Seluruh ensembel dengan ahli menyelam ke dalam realitas majemuk dari cerita ini. Bahkan jika Stuckmann perlu sedikit keluar dari jalannya sendiri di area lain, ia terbukti hebat dalam menangani para pemainnya. Sullivan dan Sexton berbagi beberapa momen yang sangat mengharukan bersama saat mereka menyaksikan pernikahan mereka hancur di hadapan tragedi. Michael Beach memakai kelelahan yang mendalam dalam penampilannya sebagai detektif utama pada kasus ini, memberikan rasa pengunduran diri yang terasa lived-in atas kegagalan sistem yang tak ada habisnya. Dan Keith David (legenda bersuara berat dari The Thing dan They Live, among many) muncul untuk Keith David keluar dari lapangan, memerankan mantan kepala penjara berhantu yang telah melihat beberapa hal buruk dan yang, dengan cara khas, akan memberikan monolog penuh warna kepada Anda tentang hal itu.
Tapi yang terbaik adalah Robin Bartlett yang hebat dan terkenal jarang digunakan. Salah satu aktor karakter yang tangguh dengan dekade-dekade stealing scenes (ia telah melakukannya sejak Heaven’s Gate pada tahun 1980, tapi saya selalu pertama kali memikirkan adegan-adegannya yang lucu di meja makan dalam Inside Llewyn Davis setiap kali saya melihatnya), Bartlett muncul dan memberikan film ini dorongan di babak akhir yang membawanya melewati tepi ke dalam kesenangan film horor yang benar-benar tak terkendali. Lebih dari itu saya tidak bisa dan tidak akan spoiler, kecuali untuk mengatakan bahwa ya, ini caranya memberikan hak Robin Bartlett. Ia akhirnya mencuri—dan dengan demikian, membuat—seluruh film.
Berjalan seperti sebuah pastiche post-post-modern, sebuah ouroboros dari antecedent, dan kadang-kadang hanya jalan jahat melalui tanah mimpi buruk, Shelby Oaks memiliki cukup bensin di tangkinya untuk 10 film.

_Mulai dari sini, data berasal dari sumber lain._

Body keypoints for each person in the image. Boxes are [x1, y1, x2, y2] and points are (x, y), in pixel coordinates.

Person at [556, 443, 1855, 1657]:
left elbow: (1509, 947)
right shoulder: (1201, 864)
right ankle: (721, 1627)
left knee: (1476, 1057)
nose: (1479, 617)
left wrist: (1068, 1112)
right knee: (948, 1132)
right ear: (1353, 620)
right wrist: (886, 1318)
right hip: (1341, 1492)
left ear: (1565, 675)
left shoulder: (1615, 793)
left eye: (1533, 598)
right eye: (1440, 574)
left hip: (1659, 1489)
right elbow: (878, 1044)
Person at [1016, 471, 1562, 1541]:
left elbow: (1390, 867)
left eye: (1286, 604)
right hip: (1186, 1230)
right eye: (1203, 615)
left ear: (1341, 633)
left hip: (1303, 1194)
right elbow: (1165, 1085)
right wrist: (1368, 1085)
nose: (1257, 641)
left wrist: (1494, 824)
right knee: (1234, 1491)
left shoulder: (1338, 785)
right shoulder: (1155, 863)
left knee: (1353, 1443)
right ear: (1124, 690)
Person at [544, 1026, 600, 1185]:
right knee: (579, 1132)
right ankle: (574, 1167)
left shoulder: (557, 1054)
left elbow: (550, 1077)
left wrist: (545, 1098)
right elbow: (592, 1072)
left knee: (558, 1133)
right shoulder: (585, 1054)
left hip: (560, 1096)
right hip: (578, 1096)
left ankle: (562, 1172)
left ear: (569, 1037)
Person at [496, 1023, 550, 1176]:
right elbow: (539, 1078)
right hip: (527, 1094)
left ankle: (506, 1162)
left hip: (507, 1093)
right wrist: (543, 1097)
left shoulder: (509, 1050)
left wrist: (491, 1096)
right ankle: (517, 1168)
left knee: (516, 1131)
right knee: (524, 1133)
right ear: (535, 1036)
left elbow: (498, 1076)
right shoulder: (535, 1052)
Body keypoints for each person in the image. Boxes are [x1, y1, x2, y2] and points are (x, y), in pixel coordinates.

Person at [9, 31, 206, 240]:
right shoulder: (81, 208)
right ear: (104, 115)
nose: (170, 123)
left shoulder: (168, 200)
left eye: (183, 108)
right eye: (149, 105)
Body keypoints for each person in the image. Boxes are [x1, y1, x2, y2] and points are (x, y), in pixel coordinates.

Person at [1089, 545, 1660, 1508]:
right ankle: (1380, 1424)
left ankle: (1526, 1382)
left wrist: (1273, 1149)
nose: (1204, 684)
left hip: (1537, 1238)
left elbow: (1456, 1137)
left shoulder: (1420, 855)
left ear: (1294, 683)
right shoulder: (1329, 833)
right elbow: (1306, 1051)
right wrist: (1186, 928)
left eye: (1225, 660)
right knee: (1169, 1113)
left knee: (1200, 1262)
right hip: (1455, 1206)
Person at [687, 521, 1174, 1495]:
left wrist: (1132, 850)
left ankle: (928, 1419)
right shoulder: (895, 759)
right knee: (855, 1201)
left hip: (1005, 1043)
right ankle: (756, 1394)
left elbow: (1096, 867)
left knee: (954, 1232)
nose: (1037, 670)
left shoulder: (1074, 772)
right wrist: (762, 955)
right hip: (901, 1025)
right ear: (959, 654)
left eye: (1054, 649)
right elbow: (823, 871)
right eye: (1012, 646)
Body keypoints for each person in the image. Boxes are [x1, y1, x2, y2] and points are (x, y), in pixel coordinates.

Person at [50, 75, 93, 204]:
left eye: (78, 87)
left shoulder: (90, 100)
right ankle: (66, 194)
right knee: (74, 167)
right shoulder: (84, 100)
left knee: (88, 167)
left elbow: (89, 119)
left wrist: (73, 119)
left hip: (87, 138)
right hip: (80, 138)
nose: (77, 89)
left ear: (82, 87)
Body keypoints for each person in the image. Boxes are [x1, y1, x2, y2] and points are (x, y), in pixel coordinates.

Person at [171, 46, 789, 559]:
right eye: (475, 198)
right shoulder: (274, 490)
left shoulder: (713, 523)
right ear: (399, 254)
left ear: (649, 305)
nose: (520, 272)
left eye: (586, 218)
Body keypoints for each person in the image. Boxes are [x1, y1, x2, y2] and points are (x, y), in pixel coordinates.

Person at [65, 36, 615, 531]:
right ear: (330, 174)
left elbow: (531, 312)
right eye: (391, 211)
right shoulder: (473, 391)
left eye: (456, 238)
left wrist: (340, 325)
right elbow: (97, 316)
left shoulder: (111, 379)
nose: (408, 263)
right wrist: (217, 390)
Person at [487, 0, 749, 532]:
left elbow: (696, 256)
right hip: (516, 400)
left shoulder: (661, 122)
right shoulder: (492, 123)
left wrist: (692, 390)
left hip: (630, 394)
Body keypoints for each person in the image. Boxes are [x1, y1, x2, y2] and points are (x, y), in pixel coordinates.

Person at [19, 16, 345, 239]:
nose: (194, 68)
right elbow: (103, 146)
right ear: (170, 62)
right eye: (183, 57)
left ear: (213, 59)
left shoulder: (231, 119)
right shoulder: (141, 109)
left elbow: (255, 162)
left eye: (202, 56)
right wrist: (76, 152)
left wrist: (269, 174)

Bahwa ia kadang terasa seperti 10 film yang pernah kita tonton sebelumnya adalah bagian dari pesonanya yang aneh dan berani sekaligus kegagalannya yang nekat. Pada akhirnya, Shelby Oaks adalah pertempuran antara banyak, banyak inspirasi Stuckmann. Tetapi performa yang menggugah dan ayunan besar dalam gaya membuatnya menjadi film yang sepadan dengan durasinya. Terlepas dari kekurangannya, debut sutradara ini seharusnya menjadi kartu nama yang sangat bagus bagi Chris Stuckmann sebagai suara baru dalam horor. Saya tidak sabar untuk melihat apa yang ia berikan kepada kita berikutnya.
Shelby Oaks saat ini tayang di bioskop.
UPDATE: 22 Okt. 2025, 17:29 WIB “Shelby Oaks” diulas dari Fantasia International Film Festival. Artikel ini, yang awalnya diterbitkan 31 Juli 2024, telah diperbarui untuk menyertakan opsi penayangan terbaru.